** Opening Data excerpts block **

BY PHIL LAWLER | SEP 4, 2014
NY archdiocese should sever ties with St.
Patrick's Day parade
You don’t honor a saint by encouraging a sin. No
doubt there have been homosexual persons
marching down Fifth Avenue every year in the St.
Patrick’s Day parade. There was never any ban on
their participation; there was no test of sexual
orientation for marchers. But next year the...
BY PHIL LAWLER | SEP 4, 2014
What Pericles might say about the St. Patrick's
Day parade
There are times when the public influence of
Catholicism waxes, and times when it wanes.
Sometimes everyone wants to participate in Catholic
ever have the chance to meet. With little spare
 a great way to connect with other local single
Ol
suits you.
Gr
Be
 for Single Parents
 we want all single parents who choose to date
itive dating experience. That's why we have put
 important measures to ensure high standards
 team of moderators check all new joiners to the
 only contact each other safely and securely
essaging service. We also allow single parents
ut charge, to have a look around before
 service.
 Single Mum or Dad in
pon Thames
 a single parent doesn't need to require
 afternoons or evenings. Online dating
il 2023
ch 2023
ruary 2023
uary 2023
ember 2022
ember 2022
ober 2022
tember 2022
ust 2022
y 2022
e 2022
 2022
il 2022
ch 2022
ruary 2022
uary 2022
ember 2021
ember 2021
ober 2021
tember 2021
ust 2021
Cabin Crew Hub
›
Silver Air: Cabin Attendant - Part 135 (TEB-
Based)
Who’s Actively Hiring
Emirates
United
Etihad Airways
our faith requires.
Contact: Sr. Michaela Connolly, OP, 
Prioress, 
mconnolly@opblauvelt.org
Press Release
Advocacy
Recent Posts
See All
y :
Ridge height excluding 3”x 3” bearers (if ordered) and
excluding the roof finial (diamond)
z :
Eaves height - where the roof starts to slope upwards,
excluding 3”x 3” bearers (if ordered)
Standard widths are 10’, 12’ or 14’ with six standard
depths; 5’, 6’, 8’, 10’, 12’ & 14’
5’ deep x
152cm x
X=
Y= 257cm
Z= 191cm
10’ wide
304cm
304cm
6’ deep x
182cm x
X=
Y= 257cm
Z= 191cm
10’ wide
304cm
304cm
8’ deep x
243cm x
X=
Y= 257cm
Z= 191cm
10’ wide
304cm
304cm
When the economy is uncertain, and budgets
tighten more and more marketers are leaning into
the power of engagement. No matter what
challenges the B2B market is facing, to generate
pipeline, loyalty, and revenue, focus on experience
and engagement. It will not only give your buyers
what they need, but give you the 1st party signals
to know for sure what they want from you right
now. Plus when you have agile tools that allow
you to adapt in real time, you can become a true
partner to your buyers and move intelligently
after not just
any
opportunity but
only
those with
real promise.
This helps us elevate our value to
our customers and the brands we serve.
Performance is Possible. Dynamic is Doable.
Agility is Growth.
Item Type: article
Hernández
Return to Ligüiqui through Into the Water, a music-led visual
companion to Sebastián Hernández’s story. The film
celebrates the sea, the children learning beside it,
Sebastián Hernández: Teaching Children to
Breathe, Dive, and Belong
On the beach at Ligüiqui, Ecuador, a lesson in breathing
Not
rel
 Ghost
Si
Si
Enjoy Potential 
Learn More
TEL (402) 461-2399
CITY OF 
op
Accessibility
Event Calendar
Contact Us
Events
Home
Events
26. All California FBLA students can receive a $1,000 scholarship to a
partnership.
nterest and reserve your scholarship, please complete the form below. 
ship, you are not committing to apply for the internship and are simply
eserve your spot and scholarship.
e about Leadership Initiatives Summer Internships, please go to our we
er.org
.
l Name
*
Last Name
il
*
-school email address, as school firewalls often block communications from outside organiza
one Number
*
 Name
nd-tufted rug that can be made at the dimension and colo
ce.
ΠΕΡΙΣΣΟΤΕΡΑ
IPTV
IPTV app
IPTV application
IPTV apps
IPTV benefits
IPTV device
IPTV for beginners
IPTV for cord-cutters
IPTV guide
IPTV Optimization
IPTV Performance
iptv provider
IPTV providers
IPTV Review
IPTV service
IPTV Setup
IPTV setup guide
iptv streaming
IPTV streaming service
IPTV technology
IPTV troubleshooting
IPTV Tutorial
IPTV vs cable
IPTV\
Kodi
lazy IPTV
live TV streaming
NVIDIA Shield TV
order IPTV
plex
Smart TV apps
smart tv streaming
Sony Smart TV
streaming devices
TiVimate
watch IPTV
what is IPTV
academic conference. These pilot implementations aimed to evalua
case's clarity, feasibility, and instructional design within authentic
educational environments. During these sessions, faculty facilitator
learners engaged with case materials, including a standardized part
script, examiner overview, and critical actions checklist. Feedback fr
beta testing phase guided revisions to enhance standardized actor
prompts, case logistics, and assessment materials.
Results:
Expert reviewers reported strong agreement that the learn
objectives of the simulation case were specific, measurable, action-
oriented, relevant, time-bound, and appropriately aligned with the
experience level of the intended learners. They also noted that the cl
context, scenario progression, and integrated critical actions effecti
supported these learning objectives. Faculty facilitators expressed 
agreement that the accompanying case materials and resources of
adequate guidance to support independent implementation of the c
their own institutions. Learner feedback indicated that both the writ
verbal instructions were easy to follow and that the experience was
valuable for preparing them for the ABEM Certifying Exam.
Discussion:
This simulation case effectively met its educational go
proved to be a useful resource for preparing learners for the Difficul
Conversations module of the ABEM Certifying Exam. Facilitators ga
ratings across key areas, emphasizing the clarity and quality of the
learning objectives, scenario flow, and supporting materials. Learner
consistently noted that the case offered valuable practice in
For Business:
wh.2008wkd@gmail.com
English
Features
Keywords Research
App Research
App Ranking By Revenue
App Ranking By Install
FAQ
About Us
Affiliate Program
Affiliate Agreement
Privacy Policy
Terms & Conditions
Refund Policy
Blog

** Closing Data excerpts block **

### Task details:
All lines in the listing above that contain "please" should be shown.

### Reply:
nterest and reserve your scholarship, please complete the form below. 
e about Leadership Initiatives Summer Internships, please go to our we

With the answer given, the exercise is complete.